Photo: Alex Markovich. Camera: SONY DSC-R1. July 2014.
As he shook my hand, Mark, my friend and the pastor of St Andrew’s Lutheran down the street, said, “Brian, I cannot make the next lunch, so this is the last time I will see you before you leave on Sabbatical. Have a life-changing trip. I’ll see you when you get home.” I was stunned!
It was five years back that Mark and Curtis, both Cedar Hills pastors, first began to encourage me to take a sabbatical.
Then it was in January of 2014 that idea of walking the Camino first was dropped into my heart. And then in August 2014 the church and I began to plan toward that very event. Two years of planning, the Lily Grant, and now, I am down to the countdown. “This is the last time I will see you…”
I’ll preach just 7 more times. My worship design team will meet just 5 more times. Many that I see at Annual Conference this week I’ll be seeing for the last time. The board I am on for the nonprofit called “Be One Church” has planned a special send-off dinner for June 23rd. I met with the Camino Planning Team for the last time this past week.
All these “last things” remind me of the message preached by Jimmy Gibson, March 31, 1983, called “The Importance of Last Things” in which, among other “lasts” he recalled his departure from his beloved Ireland, and kissing his mom goodbye “one last time” before boarding the ship that would take him from Ireland and her. He would not see her again before she died. That was the message that God cemented in my mind (who remembers a message from 33 years ago?) in order to use it as a part of my call into ministry that year. Now all these new, important “last things.”

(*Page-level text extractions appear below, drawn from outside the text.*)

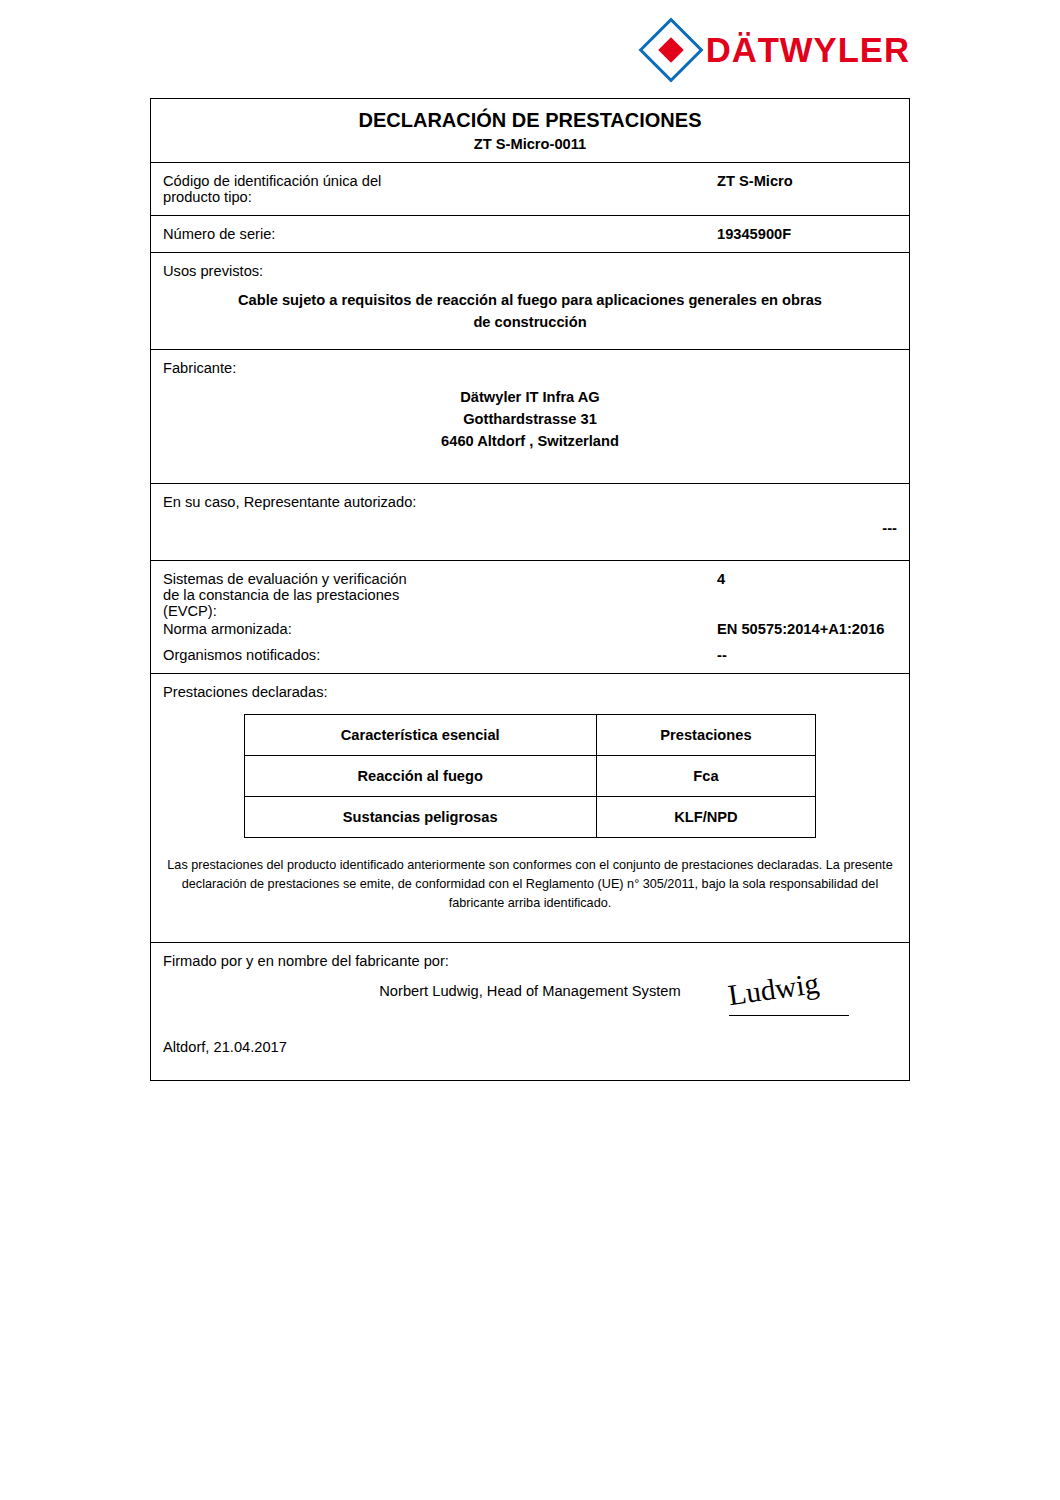DÄTWYLER
| DECLARACIÓN DE PRESTACIONES ZT S-Micro-0011 |
| Código de identificación única del producto tipo: ZT S-Micro |
| Número de serie: 19345900F |
| Usos previstos: Cable sujeto a requisitos de reacción al fuego para aplicaciones generales en obras de construcción |
| Fabricante: Dätwyler IT Infra AG Gotthardstrasse 31 6460 Altdorf , Switzerland |
| En su caso, Representante autorizado: --- |
| Sistemas de evaluación y verificación de la constancia de las prestaciones (EVCP): 4 Norma armonizada: EN 50575:2014+A1:2016 Organismos notificados: -- |
| Prestaciones declaradas: / Característica esencial / Prestaciones / / Reacción al fuego / Fca / / Sustancias peligrosas / KLF/NPD / Las prestaciones del producto identificado anteriormente son conformes con el conjunto de prestaciones declaradas. La presente declaración de prestaciones se emite, de conformidad con el Reglamento (UE) n° 305/2011, bajo la sola responsabilidad del fabricante arriba identificado. |
| Firmado por y en nombre del fabricante por: Norbert Ludwig, Head of Management System Ludwig Altdorf, 21.04.2017 |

These endings and countdowns at first brought fear! The “What ifs” paraded through my heart: What if it doesn’t achieve what I’d hope? What if the Camino doesn’t change me? What if I return just as spent as I feel now? What if the church doesn’t regain their spiritual fire they seek? What if all this work becomes like chaff, blown away by the wind?
Then, Friday night, a week back, at dinner with my wife Karen, she shared into these questions, and God used her words to shift the pendulum in my heart from fear to joy and a deep-seated confidence in God’s great plan.
Suddenly the narrative became: “Wow, Lord, what are you going to be able to do with this massive commitment?”
We have plans for the church, including part-time Pastor Bonnie Vance coming on staff and a great line up of some nationally known sabbatical speakers. Walkers are planning to race to the coast in the Portland-to-Coast relay, the church plans to reach beyond my 1,000,000 steps on the Camino by all walking here, dinner groups will meet, book studies will be in place, a craft show and a women’s retreat are planned.
On the flip side of this activity, I’ll be paring down my life. First, I’ll be playing with my family for a week at the coast, and then be walking, eating, sleeping and praying, listening for God to speak into the silence of my soul while walking the Camino in Spain and then I’ll stop, paint and pray in Ireland, seeking God in those “thin places” there in that land. I’ll end with family, as Karen comes to join me for the last three weeks in Ireland and then England for our 35th wedding anniversary.
God is going to use this intentionality.
So—I’m going to rejoice. I’m going to enjoy the countdown and the goodbyes and these days to departure. What a great adventure awaits and is occurring along this Camino!